Keyway Size Chart

Keyway Size Chart

When selecting components for your drive system, be careful about selecting one with a proper key-way. A poor fit result in slippage when used. You’d think it couldn’t happen, but more often then not, it does. That little rectangle of steel connect the hub to the shaft. Shear strength plus friction keeps everything in place. And if there’s no proper fit? Torque fail to transfer.

To prevent this, you need to know how the ANSI/ASME B17.1 standard work. This eliminates guesswork from a mechanical interface that look uncomplicated but actualy requires some serious engineering. As the shaft size increases so does the size of the key as seen on the chart. That means you won’t put a square key into something that needs a rectangle because of heavier loads. Square keys is only used on smaller shafts where both height and width of the key match. This makes it more compact.

How to Choose and Use Keys for Shafts

At two inches or greater in diameter, the norm change from square to rectangular keys. This provide stronger engagement without making slot too wide, which would weaken the shaft wall. It’s an important change but subtle in big equipment. The assembly will only last through its first season if you select appropriate material. A shop can pick from many different materials but most opt for cold-rolled steel 1018 due to low cost and good machinability. This material are fine for general purpose applications where the load is predictable and constant.

But take into account the operating environment of your machinery. If you run it in a saltwater or food processing plant, stainless steel are the way to go. You want the shaft to fail before the key, that’s why. Machining a replacement axle or pulling a seized motor is far more expensive then swapping out a couple bucks worth of stock.

The longevity of a joint comes as much from the installation technique as it does from the design. Most techs fail to deburr the edge around the keyway slot. They think that doesn’t matter, but sharp edges produce stress risers which starts fatigue cracks under repeated loading. The result is abrupt failure at the worst time, full bore. Thirty seconds of filing those corner edges will pay off big down the road.

Also use an anti-fretting compound so that you don’t have a micro-welded connection between the slot surface and the key. That way when maintenance time rolls around you can disassemble without spending hours fighting welded pieces of metal out of place. That’ll save your sanity and hours of frustration.

There are more tolerance classes which do not get enough attention in most shops. For example, a slip fit will assemble easy but may rotate slightly under a shock load. A drive fit is a tight connection. It must be installed with force, which may damage delicate components unless proper care is taken. The application requirements determines which tolerance class should of been chosen along with the number of times this unit will be disassembled. The tolerance must also match across the hub, shaft, and key all at once. Mixing the tolerance classes will result in either looseness or interference which degrade the entire mechanical link.

So what’s better, Splined or Keyed? The answer lies in capability and cost. First, splines disperse the load on more than one tooth. This means that they are better centered and can carries higher torque for high speed applications. Additionally, splines transmit power while allowing some axial sliding, necessary when driving a driveshaft in an automobile. Splines is much more expensive to produce as special equipment must be used to manufacture them.
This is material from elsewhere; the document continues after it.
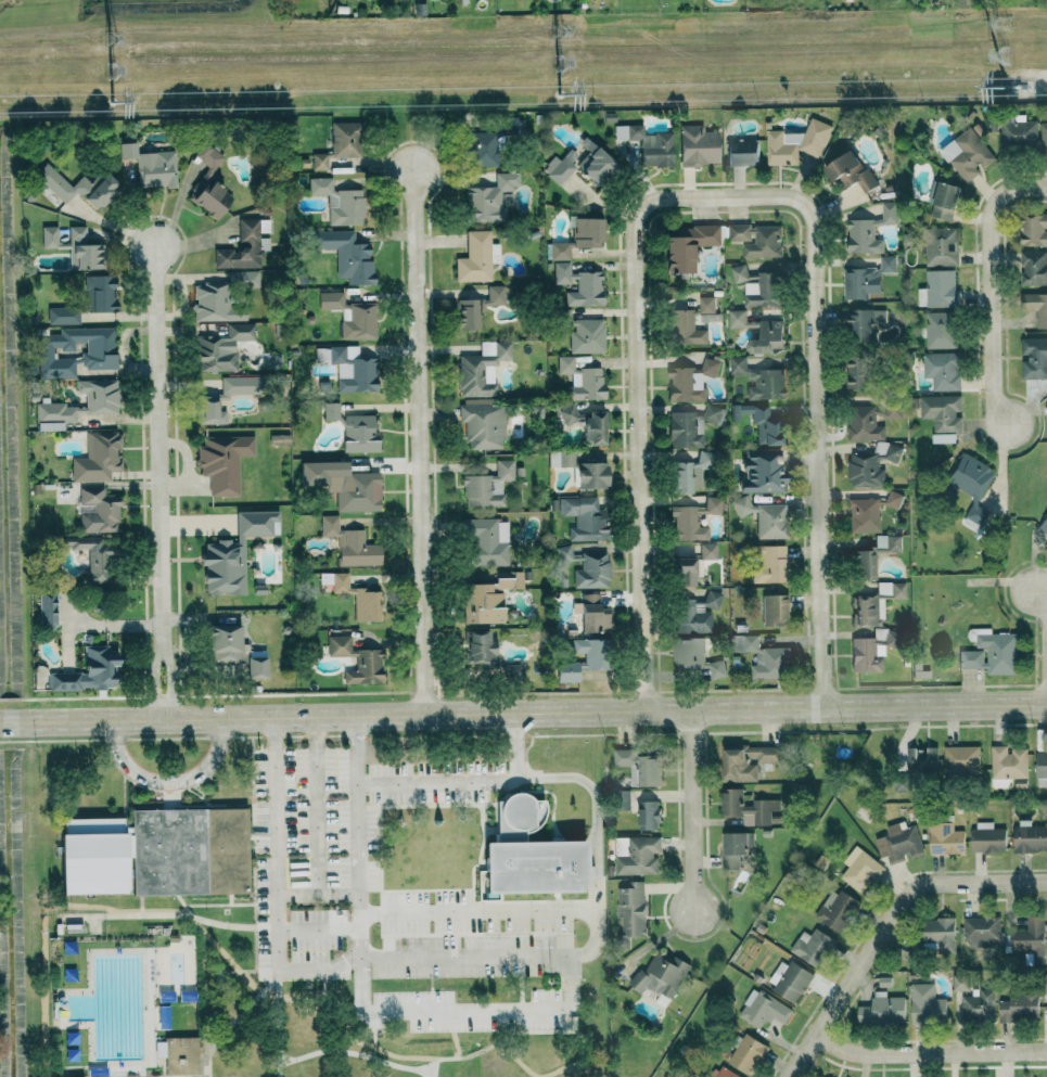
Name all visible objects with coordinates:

A well-sized keyway is the least costly option for most industrial machinery. You get a strong connection with very little need for any complex machining steps or expensive tooling.

The little things make all the difference. Measure twice, cut once. And use accurate measuring equipment to double check before you assemble anything. Use set screws positioned squarely on top of the key to achieve proper axial alignment. Make sure the length of your key is the correct multiple of your shaft size. While each may not feel like a big deal in isolation, they compound into a solid mechanical system. Getting all this right can mean the difference between a good drive and a bad one.
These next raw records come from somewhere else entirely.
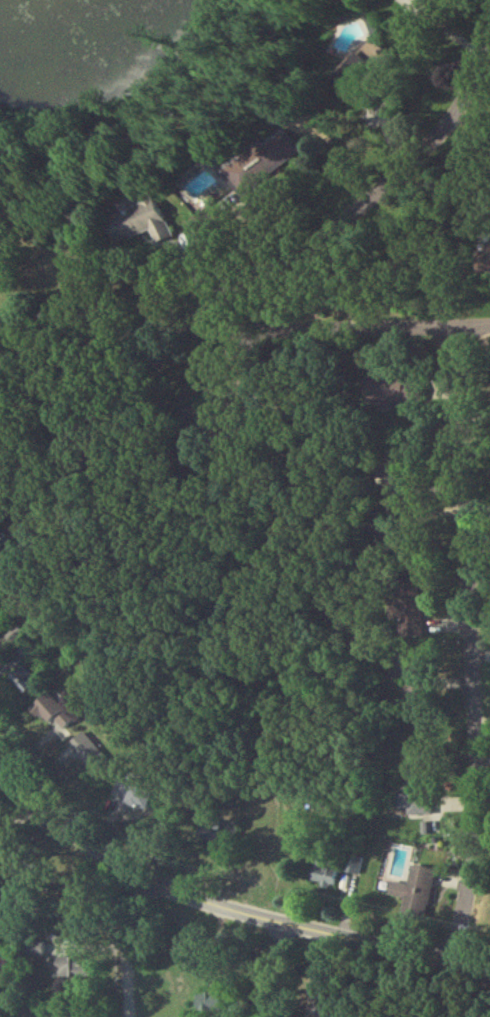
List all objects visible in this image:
building: (358, 72)
building: (259, 165)
road: (343, 222)
building: (138, 228)
road: (319, 333)
road: (74, 343)
building: (393, 395)
building: (1, 578)
road: (471, 648)
building: (51, 713)
building: (416, 790)
building: (139, 800)
building: (213, 836)
building: (353, 870)
building: (323, 880)
building: (415, 897)
road: (221, 910)
road: (124, 947)
building: (69, 971)
building: (209, 1006)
You won’t know if you have a perfect fitting key because it isn’t flashy, it just stays put as everything else revolves around it. Knowing that is worth the extra time spent getting a good fit.

Author

  • Thomas Martinez

    Hi, I am Thomas Martinez, the owner of ToolCroze.com! As a passionate DIY enthusiast and a firm believer in the power of quality tools, I created this platform to share my knowledge and experiences with fellow craftsmen and handywomen alike.